Marketing, of course, has been one of the primary problems of the industry. Most producers admit that they possess neither the competence nor the funding to undertake effective marketing and efforts by government to support the international marketing of art and craft have been limited mostly to sporadic support for visits by individuals and groups of craftspeople to some international trade fairs. In those cases only a handful of items have been on display while the relevant persistent and costly follow-up necessary to create real demand for these products has not materialized.
There is no questioning the exceptional talent that has emerged from the local art and craft industry. Indigenous art and craft, particularly, is highly regarded both in the region and in North America and Europe and there are a few examples of producers of indigenous craft who continue to benefit from limited external market opportunities. At the local level the benefits for the industry have been limited to the accolades bestowed on the quality of the products rather than from any real sales success. At GuyExpo, for example, local craft never fails to secure salutary public reviews. Ask any producer, however, about their financial gains from the event and you are unlikely to get a single response that reports meaningful success.
The announcement that President Bharrat Jagdeo has agreed to a ‘summit’ with local art and craft producers on September 18 is welcome news for an industry that has received far less official support over the years than it has merited. Add to that the fact that the Guyana Art and Craft Producers Association has now secured the ‘go ahead’ from government to utilize a state building as a secretariat and display centre and it appears that government may at last have decided to commit itself with a greater measure of enthusiasm to the growth and development of the art and craft industry. These recent developments represent a belated nonetheless welcome recognition on the part of government of the nexus between building a viable art and craft industry and creating a worthwhile tourist industry.
Understandably, the GACPA regards these developments as perhaps the single biggest breakthrough for the sector since it provides local producers with the opportunity to engage the various stakeholders – banks, hotels, airlines et al – and, crucially, the President and other government officials on issues that have bearing on the enhancement of the sector. Issues like marketing, training and technology related to the qualitative improvement of the industry and to the multiple production of high quality creations that can secure and maintain a place on the international market are likely to arise and it is up to the craft producers to use the forum to make an effective case for the industry.

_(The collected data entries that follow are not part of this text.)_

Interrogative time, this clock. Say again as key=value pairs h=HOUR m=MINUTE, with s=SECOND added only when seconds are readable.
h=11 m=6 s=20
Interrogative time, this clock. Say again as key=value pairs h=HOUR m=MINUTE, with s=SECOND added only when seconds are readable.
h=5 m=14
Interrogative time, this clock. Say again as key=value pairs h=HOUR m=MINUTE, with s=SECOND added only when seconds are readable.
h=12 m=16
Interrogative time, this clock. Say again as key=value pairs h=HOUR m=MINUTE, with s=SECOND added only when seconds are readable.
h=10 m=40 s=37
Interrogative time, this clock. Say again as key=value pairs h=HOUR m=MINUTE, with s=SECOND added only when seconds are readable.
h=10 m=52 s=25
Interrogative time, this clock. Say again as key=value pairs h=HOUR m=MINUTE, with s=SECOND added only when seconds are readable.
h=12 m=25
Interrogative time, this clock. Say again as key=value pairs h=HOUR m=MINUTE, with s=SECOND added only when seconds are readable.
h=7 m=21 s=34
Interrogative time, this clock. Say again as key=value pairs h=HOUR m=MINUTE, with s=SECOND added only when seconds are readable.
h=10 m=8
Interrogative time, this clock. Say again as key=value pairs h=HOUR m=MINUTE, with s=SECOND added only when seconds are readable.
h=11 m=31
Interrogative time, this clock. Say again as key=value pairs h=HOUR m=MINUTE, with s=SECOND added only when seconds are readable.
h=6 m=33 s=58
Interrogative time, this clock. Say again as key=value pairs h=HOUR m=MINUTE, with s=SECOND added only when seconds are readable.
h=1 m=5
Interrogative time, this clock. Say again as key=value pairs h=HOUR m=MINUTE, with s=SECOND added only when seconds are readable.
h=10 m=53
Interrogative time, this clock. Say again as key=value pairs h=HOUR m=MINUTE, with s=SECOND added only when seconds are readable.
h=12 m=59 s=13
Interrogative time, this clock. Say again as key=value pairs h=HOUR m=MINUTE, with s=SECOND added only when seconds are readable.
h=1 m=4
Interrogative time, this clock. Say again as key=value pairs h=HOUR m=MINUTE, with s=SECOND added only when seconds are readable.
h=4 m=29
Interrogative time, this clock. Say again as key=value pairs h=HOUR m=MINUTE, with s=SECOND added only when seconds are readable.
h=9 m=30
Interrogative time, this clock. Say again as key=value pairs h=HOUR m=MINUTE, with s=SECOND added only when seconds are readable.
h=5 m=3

Previous experience has shown that while the industry comprises mostly a number of small, independent producers the level of its dependency on government remains far too high and what is hoped is that the engagement at the ‘summit’ does not conclude with an even greater level of dependency. What is needed is for government to create both the opportunity and the space in which the art and craft industry can thrive and the forum also provides a worthwhile opportunity for the private sector, particularly the banking sector, to demonstrate a measure of faith and confidence in the industry.